◆ Document extract ◆
((

Green shoots up from beneath the brown – spring is underway! Blossoms of bright yellow burst open as crocus and daffodils bloom. Dependable signs of new life appear across the landscape. We store our sweaters once more and revel in the increasing sunlight that treads into territory once claimed solely by darkness. So much happens silently, stealthily, secretly! The earth spins, the seasons yield one to another, and we humans do what we do as we attend to the passage of time.
Unseen beneath the pliable and ever-changing layer of skin we wear, our bodies are busy doing what they do to keep alive the organism we are as our days meld into nights with great regularity. Digestion, respiration, circulation, multiplication, elimination… we celebrate when these systems function as they are designed to function and fret when we receive signals that they’re not. All we cannot see taking place within us is continuously making for life while simultaneously succumbing to decline. As we attend to the passage of time, we become more profoundly aware that at some point in time a day will arrive that we won’t survive, a night will yawn and swallow us up before dawn. All we cannot see waits beyond that moment. We live in hope. Or not. We anticipate death in peace. Or not. We accept that we’ll disappear from the face of the earth. Or we don’t.
Any of us who have ever made bread from scratch understand how much of what transpires in the process happens silently, stealthily, secretly. Ingredients combined in a bowl interact in ways we can neither observe nor control. The yeast is the champion in action dissolving, dissipating, distributing its vitality by disappearing into the water-soaked and salted flour. It becomes an indistinct thing so that the combined ingredients may meld into something other than what they previously were. All we cannot see rises gloriously inseparable.

))

◆ Required action 1 ◆
Answer these about the reflection on unseen change:
(a) Which flowers are named as blooming in spring?
(b) Which bodily systems does the text list?
(c) What does the text call "the champion in action" in bread making?
◆ Required action 2 ◆
Restate the paragraph of the reflection on unseen change that begins "Any of us who have ever made bread" in two or three shorter sentences, keeping its main points.
◆ Required action 3 ◆
Reproduce the part of the reflection on unseen change starting with "Green shoots up" and going on through "passage of time.".

◆ Data for analysis ◆
((

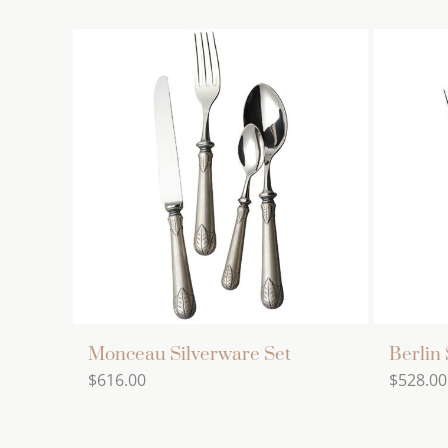
Monceau Silverware Set
Berlin 
$
616.00
$
528.00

))

◆ Expected output 1 ◆
(a) Crocus and daffodils.
(b) Digestion, respiration, circulation, multiplication and elimination.
(c) The yeast.

◆ Expected output 2 ◆
In bread making, much happens silently, and we can neither observe nor control how the ingredients interact in the bowl. The yeast dissolves into the water-soaked, salted flour and becomes indistinct, so the ingredients meld into something new. What we cannot see rises, inseparable.

◆ Expected output 3 ◆
Green shoots up from beneath the brown – spring is underway! Blossoms of bright yellow burst open as crocus and daffodils bloom. Dependable signs of new life appear across the landscape. We store our sweaters once more and revel in the increasing sunlight that treads into territory once claimed solely by darkness. So much happens silently, stealthily, secretly! The earth spins, the seasons yield one to another, and we humans do what we do as we attend to the passage of time.